3D-Guided Surgery: Russian Surgeons Remove Jaw Tumor and “Print” a New Bone for a Patient
Oncologists in Chelyabinsk performed a procedure that combined virtual modeling, 3D printing, and highly precise surgical craftsmanship. A patient with a lower-jaw tumor received a chance to return to a full and active life.

Cancer is a frightening and life-altering diagnosis in its own right. The challenge becomes even greater when a tumor affects the face. In such cases, physicians face a dual objective: not only saving the patient's life but also preserving the ability to live, work, and interact socially without significant facial deformities.
In Chelyabinsk, a patient with cancer affecting the maxillofacial region required a complex surgical intervention. The tumor had invaded part of the lower jawbone, leaving a substantial defect already forming in the affected area. Simply covering the defect with a plate after tumor removal was not an option, because the patient would have lost the ability to breathe, eat, and speak normally. The surgical team therefore pursued another path: replacing the removed bone with a living tissue transplant. They achieved this through three-dimensional surgical planning.
Operation as a Construction Set
The process began with a CT scan. Using those images, specialists created an accurate 3D model of the patient's facial skeleton. Surgeons then rehearsed the procedure on the digital model in advance, determining exactly which section of the jaw needed to be removed, how a graft should be shaped from the patient's own fibula, and what type of titanium fixation plate would be required.
The most meticulous stage of the procedure involved work on the patient's fibula. Surgeons needed to remove a segment that would precisely match the shape and curvature of the missing section of the jaw. The cutting lines were calculated on the digital model with sub-millimeter precision. Based on those calculations, the team produced surgical guides and manufactured a patient-specific titanium plate using 3D-printing technology.
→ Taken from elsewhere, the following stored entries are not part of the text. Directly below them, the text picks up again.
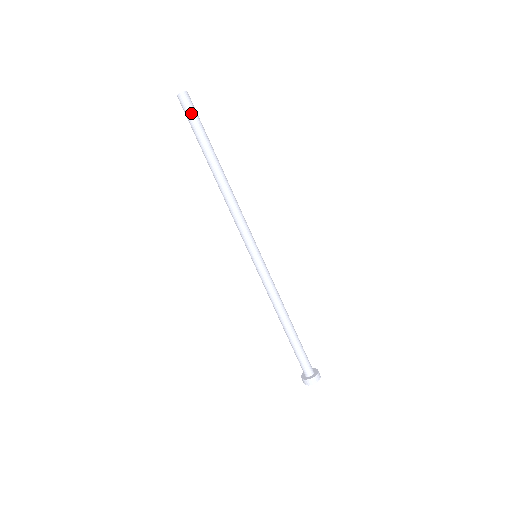
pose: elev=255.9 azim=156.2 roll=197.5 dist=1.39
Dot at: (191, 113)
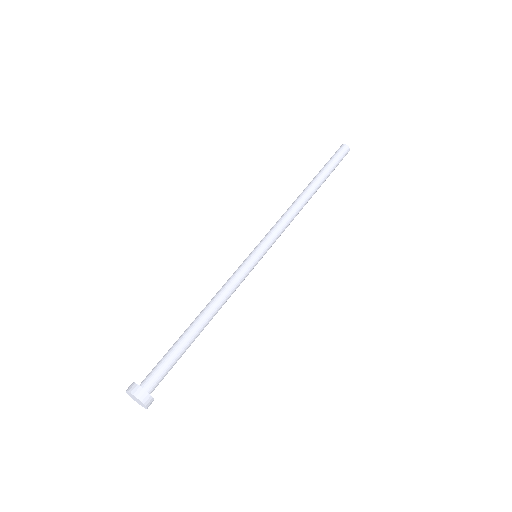
Dot at: (338, 155)
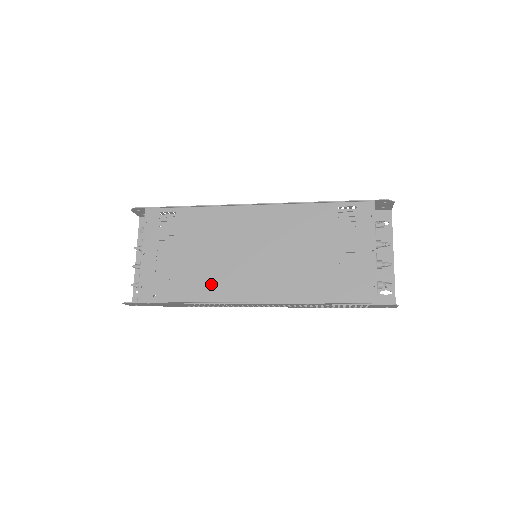
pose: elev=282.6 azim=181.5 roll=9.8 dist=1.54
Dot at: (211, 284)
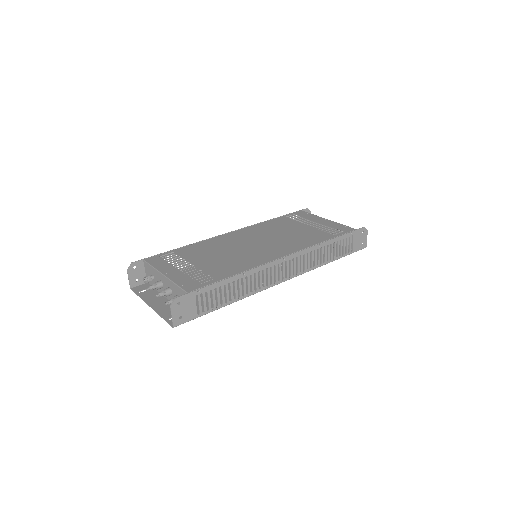
Dot at: (242, 263)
Seven Hours in the Operating Room
The highly complex operation lasted seven hours. Surgeons followed a carefully calculated plan: first removing the tumor, then harvesting a segment of lower-leg bone, shaping it into the missing portion of the jaw, and securing the reconstruction with the titanium plate. As a result, the components fit together without additional adjustments. That level of accuracy was made possible by the preoperative 3D model.
According to the surgical team, using the patient's own tissue for reconstruction reduces the risk of rejection, improves graft integration, and creates better conditions for full recovery. The patient has already been discharged without complications. He is able to walk independently and eat on his own, and he is expected to regain dental function in the future. Implant positions were incorporated into the reconstruction in advance. For an oncology patient, that represents a remarkable outcome.

A 3D Model for Physicians and Patients
For both physicians and patients, 3D modeling brings substantial advantages to surgery. Most importantly, it removes much of the uncertainty from the procedure. Surgeons know in advance what tissue must be removed, where replacement bone will come from, how it will be fixed in place, and what the final result is expected to look like.
The approach also reduces the risk of damaging nerves and blood vessels. Recovery times become shorter, patients return to normal life more quickly, and they avoid the psychological burden that can accompany visible facial defects. That benefit is no less important than the technical success of the operation itself.

What It Means for the Region and the Country
For the Chelyabinsk Region, the operation confirms that its regional oncology center can perform highly advanced reconstructive procedures without sending patients to Moscow or St. Petersburg. For Russia, it offers another notable example of personalized medicine expanding beyond federal centers and into regional healthcare systems. Just a few years ago, technologies of this kind were available at only a handful of major national institutions. Today they are being adopted in Chelyabinsk, and this is far from an isolated case.
The most significant domestic opportunity lies in expanding these practices across regional cancer centers, maxillofacial surgery departments, trauma units, and neurosurgical clinics. Three-dimensional modeling is especially valuable in cases where standard approaches are insufficient. These include head and neck cancers, jaw defects, skull injuries, complex joint-replacement procedures, and bone reconstruction following oncological disease.
As a result, Russia is advancing in parallel with the global shift toward personalized medicine.